The answers seemed so simple to her. “There’s not a doubt in my mind that you’re hurting your daughter with this ‘wait until I’m well’ attitude of yours.”

“Back off, Nola,” he barked without looking away from the horizon. “She’s my daughter. You don’t even know her.”

“No, I don’t.” She lounged back in her seat without once taking her eyes off the controls. “But I have a brain. I was a teenage girl.”

“So you have a few father issues of your own?”

He was far too perceptive for his own good. This flight was supposed to have been about giving him a moment of peace and here they were jabbing at each other. Maybe the flight and the call—and making love—had left them both feeling too raw for reasonable discussion.

“Okay, yeah, I’m strong enough to own up. My father walked and ignored me in lieu of his new bachelor footloose world. I was a messy loose end from his old life. He figured it was better to let me move on with my mom and her new husband, since it was a traditional family setup. Nobody ever thought to ask me. Now they’re all dead and I don’t have the chance to be with any of them.”

Much as she loved both her parents, she resented being shuffled around like a playing piece during her childhood. Could she help it if she felt a tug of empathy for Rick’s daughter?

“Nola, I’m sorry you’ve lost your family—” he offered her a nod of sympathy “—but one person can’t compare their life to another’s.”

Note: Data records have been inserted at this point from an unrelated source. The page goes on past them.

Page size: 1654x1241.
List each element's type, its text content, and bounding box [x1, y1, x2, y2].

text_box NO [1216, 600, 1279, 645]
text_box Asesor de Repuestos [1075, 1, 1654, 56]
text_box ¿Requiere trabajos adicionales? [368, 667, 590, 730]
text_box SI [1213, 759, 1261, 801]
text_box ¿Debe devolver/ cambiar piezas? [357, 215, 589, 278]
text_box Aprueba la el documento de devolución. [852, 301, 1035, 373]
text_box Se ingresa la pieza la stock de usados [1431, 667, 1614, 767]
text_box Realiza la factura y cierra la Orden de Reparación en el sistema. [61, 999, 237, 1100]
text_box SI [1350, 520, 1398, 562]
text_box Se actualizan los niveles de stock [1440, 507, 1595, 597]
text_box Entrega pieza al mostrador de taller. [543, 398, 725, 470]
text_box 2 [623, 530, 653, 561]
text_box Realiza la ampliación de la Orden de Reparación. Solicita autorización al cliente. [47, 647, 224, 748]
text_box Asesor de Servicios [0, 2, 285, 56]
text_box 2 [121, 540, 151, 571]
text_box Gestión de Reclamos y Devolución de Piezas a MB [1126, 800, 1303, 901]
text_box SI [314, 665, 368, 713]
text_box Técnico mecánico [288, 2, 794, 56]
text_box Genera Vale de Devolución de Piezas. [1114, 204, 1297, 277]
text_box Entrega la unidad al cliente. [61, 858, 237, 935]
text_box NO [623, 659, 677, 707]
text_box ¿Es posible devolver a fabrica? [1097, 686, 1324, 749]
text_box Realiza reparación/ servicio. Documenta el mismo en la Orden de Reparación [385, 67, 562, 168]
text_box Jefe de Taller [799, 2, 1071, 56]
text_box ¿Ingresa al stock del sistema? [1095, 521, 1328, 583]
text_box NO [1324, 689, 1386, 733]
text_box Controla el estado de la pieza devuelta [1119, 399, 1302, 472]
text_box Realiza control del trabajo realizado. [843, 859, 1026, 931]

Fair enough. She searched her mind for other possibilities for reasons for his distance. “Is your daughter some mega athlete?”

A grin tensed his jaw. “Hardly. Throw a ball her way and she puts her hands in front of her face and screams. She’s into theater and dance. She has an amazing voice. She’s more of a romantic.”

The pieces fell into place for her. “You want to live up to her heroic ideal of being a superhero Daddy who can save the world.”

His knuckles went white on the yoke. “Did you study how to go for the jugular or is it a natural instinct?”

Contrition nipped. “I’m sorry if I hurt you. I had a bigger point to make here if you would just—”

“Thanks, but no.”

Why couldn’t he see the heroism of his survival? Or that daddies were heroes to their little girls simply because they existed? “I would have given anything to have the chance to be a parent.”

He didn’t pull his gaze from the purpling horizon, but lifted one of his hands from the yoke and rested it on hers. “I’m so damn sorry you didn’t get to have your baby.”

She tapped the fuel gauge even though it was working just fine. “Aren’t you going to tell me how I should consider adoption?”

“It’s not my place to offer advice or platitudes.” And didn’t that comment speak volumes about how he would prefer to be treated?

The plane’s engines hummed in the stretching silence.